PEDRA PRECIOSA

João Diamante desceu o morro, se tornou chef renomado e usa a gastronomia para inserção social em comunidades

"No morro, você aprende na marra"

Com apenas 29 anos, ele carrega o peso da representatividade nas costas. 



"O Alain Ducasse me perguntou uma vez, 'João, não vejo você reclamando de nada em comparação com gente que não fica um dia aqui, joga o dólmã e sai chorando.' Eu vou reclamar de quê?, disse a ele. Eu saí do morro e estava em Paris, aprendendo com um dos maiores chefs do mundo. Não há histórias como a minha no alto escalão da carreira gastronômica", relembra.

Quando João Augusto Santos Batista ainda era muito pequeno, sua mãe migrou da Bahia para o Sudeste, como tantas outras famílias em busca de oportunidade de trabalho. Foram morar na comunidade da Divinéia no Complexo do Andaraí, zona norte do Rio de Janeiro. Como a mãe trabalhava o dia todo, ele e a irmã mais velha se viravam com o almoço — ele dava um jeito de preparar algo fresquinho, mesmo sem supervisão de adultos.

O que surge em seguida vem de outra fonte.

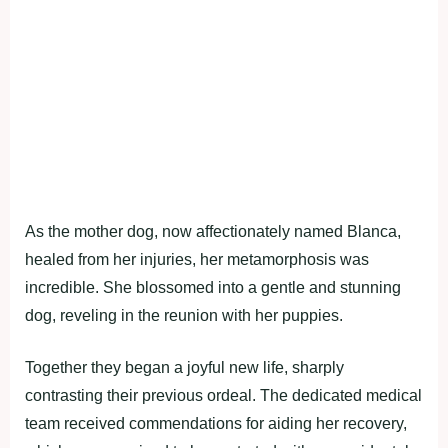
As the mother dog, now affectionately named Blanca,
healed from her injuries, her metamorphosis was
incredible. She blossomed into a gentle and stunning
dog, reveling in the reunion with her puppies.
Together they began a joyful new life, sharply
contrasting their previous ordeal. The dedicated medical
team received commendations for aiding her recovery,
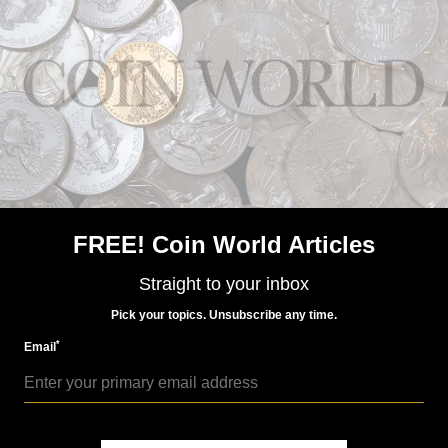
Sales of the coins dropped off after 2011, totaling a
program low of 113,800 coins in 2012, 160,000 pieces
in 2013, and 136,000 coins in 2014.
MORE RELATED ARTICLES
FREE! Coin World Articles
Straight to your inbox
Pick your topics. Unsubscribe any time.
*
Email
Precious Metals
Jul 29, 2015, 12 PM
Mint sells out of 2015 Blue Ridge Parkway 5-ounce silver
coins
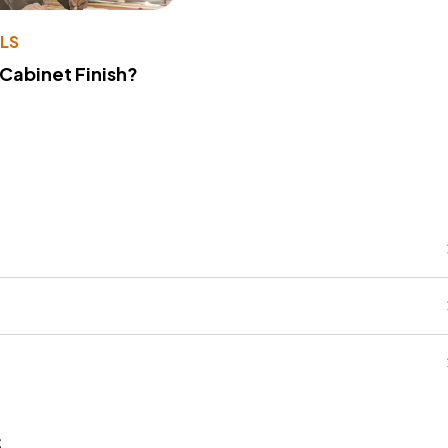
LS
 Cabinet Finish?
s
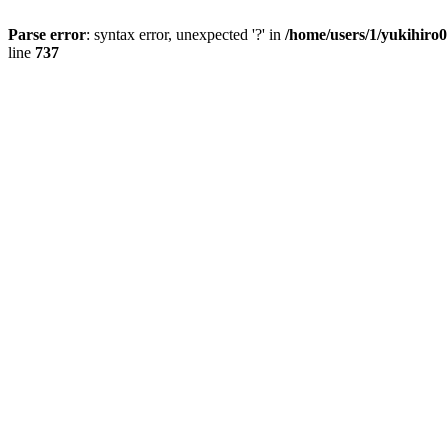
Parse error
: syntax error, unexpected '?' in
/home/users/1/yukihiro
line
737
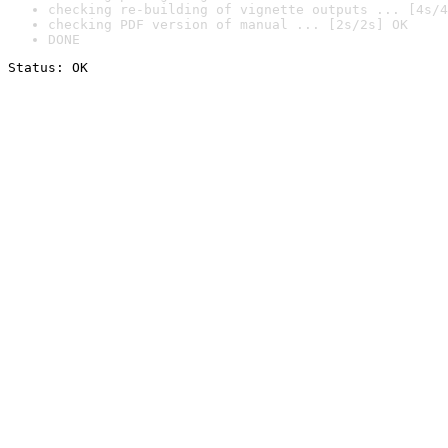
checking re-building of vignette outputs ... [4s/4
checking PDF version of manual ... [2s/2s] OK
DONE
Status: OK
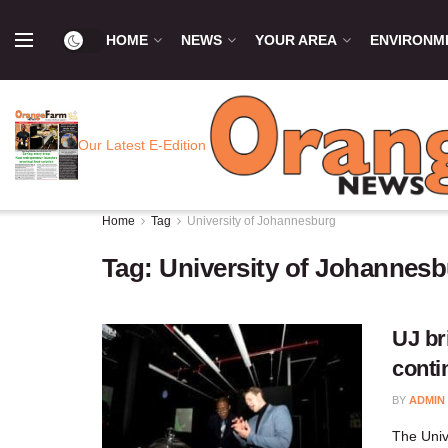
HOME
NEWS
YOUR AREA
ENVIRONM
Our Latest E-Edition
Home
Tag
University of Johannesburg
Tag:
University of Johannes
UJ br
conti
BY
ADMIN
​The Univ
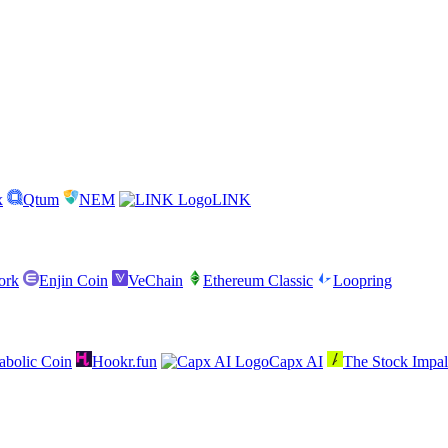
x
Qtum
NEM
LINK
ork
Enjin Coin
VeChain
Ethereum Classic
Loopring
abolic Coin
Hookr.fun
Capx AI
The Stock Impal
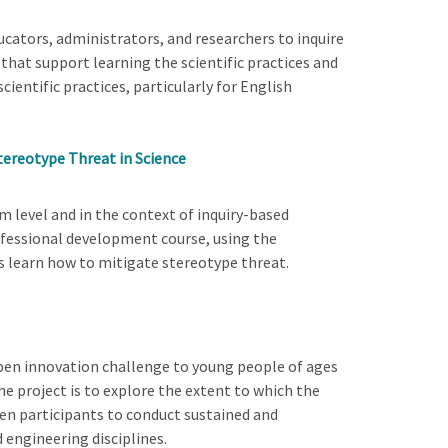
cators, administrators, and researchers to inquire
that support learning the scientific practices and
ientific practices, particularly for English
Stereotype Threat in Science
m level and in the context of inquiry-based
rofessional development course, using the
rs learn how to mitigate stereotype threat.
open innovation challenge to young people of ages
he project is to explore the extent to which the
een participants to conduct sustained and
 engineering disciplines.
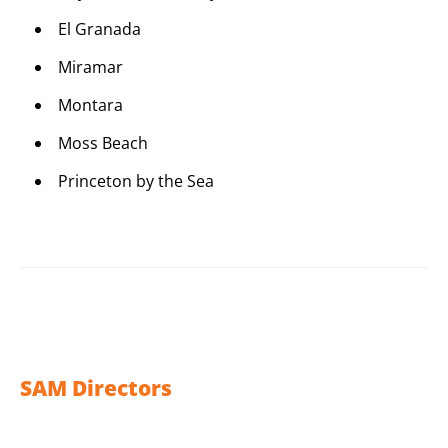
El Granada
Miramar
Montara
Moss Beach
Princeton by the Sea
SAM Directors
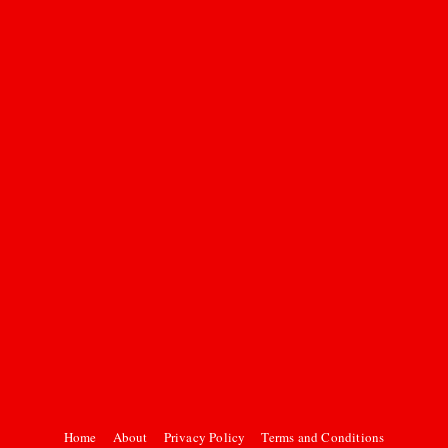
Home
About
Privacy Policy
Terms and Conditions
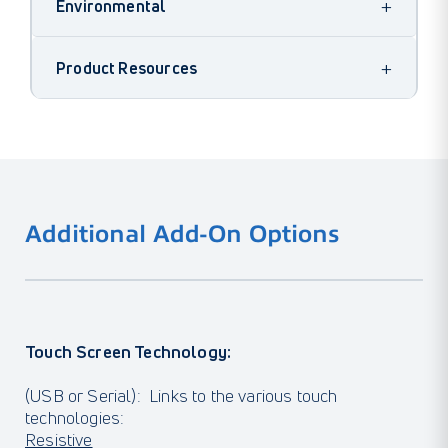
+
Environmental
+
Product Resources
Additional Add-On Options
Touch Screen Technology:
(USB or Serial): Links to the various touch
technologies:
Resistive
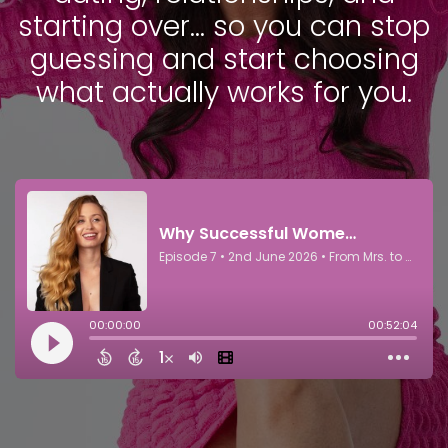
starting over… so you can stop
guessing and start choosing
what actually works for you.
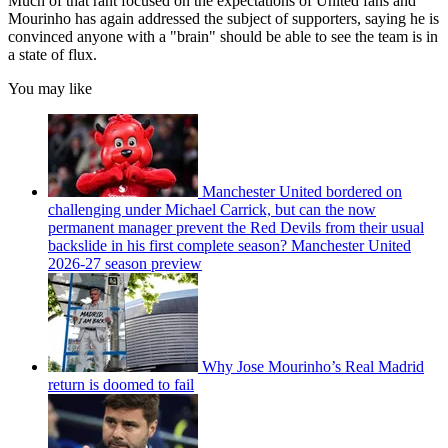
Much of that rant focused on the expectations of United fans and
Mourinho has again addressed the subject of supporters, saying he is
convinced anyone with a "brain" should be able to see the team is in
a state of flux.
You may like
Manchester United bordered on
challenging under Michael Carrick, but can the now
permanent manager prevent the Red Devils from their usual
backslide in his first complete season? Manchester United
2026-27 season preview
Why Jose Mourinho’s Real Madrid
return is doomed to fail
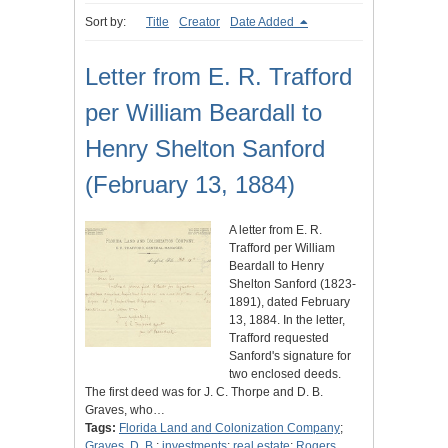
Sort by:
Title
Creator
Date Added
Letter from E. R. Trafford
per William Beardall to
Henry Shelton Sanford
(February 13, 1884)
A letter from E. R.
Trafford per William
Beardall to Henry
Shelton Sanford (1823-
1891), dated February
13, 1884. In the letter,
Trafford requested
Sanford's signature for
two enclosed deeds.
The first deed was for J. C. Thorpe and D. B.
Graves, who…
Tags:
Florida Land and Colonization Company
;
Graves, D. B.
;
investments
;
real estate
;
Rogers,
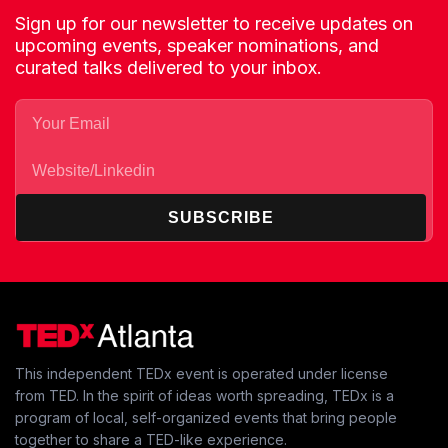
Sign up for our newsletter to receive updates on
upcoming events, speaker nominations, and
curated talks delivered to your inbox.
SUBSCRIBE
This independent TEDx event is operated under license
from TED. In the spirit of ideas worth spreading, TEDx is a
program of local, self-organized events that bring people
together to share a TED-like experience.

"No morro, você aprende na marra. Não tem pai e mãe presentes, dando aquele apoio para a criança, porque eles estão trabalhando, estudando, na correria. Não quero que minha filha passe por isso, é claro, mas usei esse amadurecimento a meu favor na cozinha e na vida." Desde criança fazia "bicos" para ajudar no orçamento de casa: trabalhou como vendedor de produtos de limpeza, piscineiro, feirante e teve até uma lan house. Aos 19, entrou na Marinha.

Foi no serviço militar que conheceu uma cozinha industrial pela primeira vez e, como ajudante de cozinheiro, descobriu seu talento na gastronomia. Dali, João traçou o plano para construir uma carreira.